9. Effect of new screening guidelines on recovery efficiency


In October 2020, the Foundation for Disease Control and Prevention drafted a recommendation to begin colon cancer screening at age 45 rather than at age 50 as previously recommended. This new recommendation is in line with recommendations from the American Cancer Society, which lowered the recommended age for screening from 50 to 45 in June 2018. According to the American Foundation for Disease Control and Prevention, screening Colorectal cancer for people aged 45-49 is a category B recommendation, which means there is strong evidence that there is a true mean benefit or moderate evidence that there is a significant benefit.

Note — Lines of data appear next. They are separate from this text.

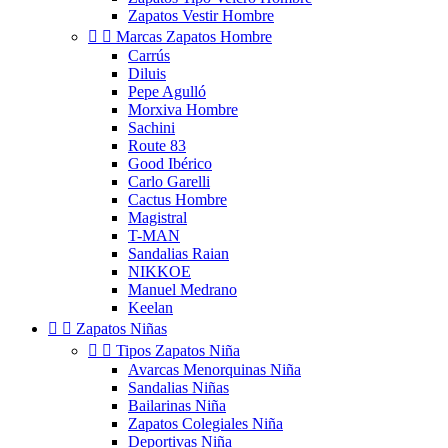
Zapatos Vestir Hombre


Marcas Zapatos Hombre
Carrús
Diluis
Pepe Agulló
Morxiva Hombre
Sachini
Route 83
Good Ibérico
Carlo Garelli
Cactus Hombre
Magistral
T-MAN
Sandalias Raian
NIKKOE
Manuel Medrano
Keelan


Zapatos Niñas


Tipos Zapatos Niña
Avarcas Menorquinas Niña
Sandalias Niñas
Bailarinas Niña
Zapatos Colegiales Niña
Deportivas Niña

Meanwhile, screening for people aged 50-75 is a category A recommendation, which means there is a high degree of certainty that there is a significant benefit. This new recommendation would make more than 20 million Americans, ages 45-50, eligible for screening. This adds up to 20 million people waiting for colorectal cancer screening in addition to the COVID-19-related backlog whose screening has been halted. This further increases the need for a new public health strategy to ensure that those at highest risk of colorectal cancer are prioritized for screening. If resources are not distributed appropriately, there is a risk of diverting health care resources away from those with high risk factors and alarming symptoms. This problem can be addressed by using noninvasive stool-based screening tests and stratifying the patient's risk based on individual risk factors and the presence of alarming symptoms. motion.